Less than a week after unveiling its innovative curbside returns and Starbucks partnership, Target has given investors another dose of news that is sending the stock higher.
Read more: Target to Test Combining Curbside Returns, Starbucks Orders
Not only did the Minnesota-based owner of 1,900 retail locations cap off a “year of record growth” on the back of a pandemic and stimulus-check-aided prior period, but it did so in a manner that is distinctly different than anything the big box chain has done in the past 100 years.
“We have a multi-category portfolio and a differentiated approach to curating owned and national brands,” Target Chairman and CEO Brian Cornell told analysts and investors Tuesday (March 1) on the company’s fourth-quarter earnings webcast, which was being hosted in-person in New York City for the first time since 2019. “We have scale and same-day services and a pathway for more digital growth thanks to the synchronized operation of stores, fulfillment centers, flow centers, sortation centers and Shipt.”
Target not only fulfills 96% of its sales through its stores, with 19% of revenue originating from its digital platform, but it is proving to be a profit driver as well, as Cornell noted the company had delivered 19 consecutive quarters of comparable store sales growth, eight of which have come during the pandemic.
“The way we run our stores is the secret to growing digital sales,” Cornell added. “We allow our guests to consolidate trips, get more done in one store and experience a little bit of affordable luxury for their families, especially in this inflationary economy.”
Partners and Team Members
Target has also embarked on a period of pairing with big brands to grow its portfolio of store-in-store offerings, including deals with Apple, Disney, Starbucks and Ulta Beauty.
According to Chief Growth Officer Christina Hennington, those collaborations are working, driving ancillary purchases from customers who come in to shop, and they will be expanded.
“We remain committed to operating at least 800 Ulta Beauty at Target locations over time, with plans to add more than 250 new locations in 2022,” Hennington said.
At the same time, the retailer said it plans to invest $5 Billi0n in physical stores, digital experiences, fulfillment capabilities and supply chain capacity to fuel its growth.
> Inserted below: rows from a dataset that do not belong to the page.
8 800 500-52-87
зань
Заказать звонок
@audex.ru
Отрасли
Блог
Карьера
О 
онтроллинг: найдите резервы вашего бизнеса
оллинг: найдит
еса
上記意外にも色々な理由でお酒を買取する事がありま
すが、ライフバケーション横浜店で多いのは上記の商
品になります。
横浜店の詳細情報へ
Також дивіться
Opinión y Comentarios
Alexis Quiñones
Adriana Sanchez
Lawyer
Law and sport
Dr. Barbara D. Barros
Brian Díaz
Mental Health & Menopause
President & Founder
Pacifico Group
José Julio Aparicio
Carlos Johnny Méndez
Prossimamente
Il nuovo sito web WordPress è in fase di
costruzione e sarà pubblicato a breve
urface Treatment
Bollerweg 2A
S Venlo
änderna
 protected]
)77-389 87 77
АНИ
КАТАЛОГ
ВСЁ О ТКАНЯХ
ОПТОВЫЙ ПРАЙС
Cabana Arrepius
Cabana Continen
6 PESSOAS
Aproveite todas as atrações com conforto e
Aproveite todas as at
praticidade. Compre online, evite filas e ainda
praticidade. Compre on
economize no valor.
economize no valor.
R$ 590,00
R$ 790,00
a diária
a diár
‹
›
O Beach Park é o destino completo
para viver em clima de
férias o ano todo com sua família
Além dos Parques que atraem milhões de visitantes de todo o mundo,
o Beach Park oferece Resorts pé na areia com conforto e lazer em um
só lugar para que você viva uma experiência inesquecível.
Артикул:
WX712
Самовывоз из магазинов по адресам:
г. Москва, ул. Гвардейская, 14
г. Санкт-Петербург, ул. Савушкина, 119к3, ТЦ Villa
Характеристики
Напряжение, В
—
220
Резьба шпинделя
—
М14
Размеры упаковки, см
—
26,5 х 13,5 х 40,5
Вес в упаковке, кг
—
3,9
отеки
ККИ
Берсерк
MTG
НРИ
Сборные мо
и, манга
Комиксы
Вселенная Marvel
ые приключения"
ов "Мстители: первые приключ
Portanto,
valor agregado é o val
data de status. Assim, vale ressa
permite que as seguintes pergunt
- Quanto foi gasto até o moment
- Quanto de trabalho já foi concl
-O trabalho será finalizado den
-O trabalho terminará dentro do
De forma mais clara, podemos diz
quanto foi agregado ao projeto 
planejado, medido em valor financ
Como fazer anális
Target will also add 30 new small- to medium-sized format locations this year, while remodeling 200 existing stores. The moves will add more groceries and specialized curbside pickup locations and see roughly half its store count undergoing top-to-bottom renovations since 2017.
In addition to its investment in physical and digital properties, Target is also embarking on a major expansion of its investment in people, or team members, including a $300 million investment announced Monday (Feb. 28) that will lift its base starting wage from $15 to $24 per hour in select markets with tight labor conditions.
See more: Retail Wage War Escalates as Target Offers $24/Hour in Competitive Markets
“Our team is at the heart of our strategy and success, and their energy and resilience keep us at the forefront of meeting the changing needs of our guests year after year,” Target Chief Human Resource Officer Melissa Kremer said in the company’s press release.
Optimism Versus Ongoing Challenges
In his opening remarks, Cornell made a point of acknowledging the “continued uncertainty that’s around our world” that has only been magnified by the growing conflict between Russia and the Ukraine.
“It serves as another reminder of our continued need to support our teams, our guests, our communities, as we all navigate these very challenging times,” Cornell said, while pursuing a strategy he described as continued differentiation through affordability, assortment, ease and convenience.
Even so, Target is projecting low- to mid-single-digit revenue growth this year, and high-single digit earnings growth, guidance that was ahead of Wall Street expectations and an outlook that pushed the stock up as much as 10% in early trading Tuesday.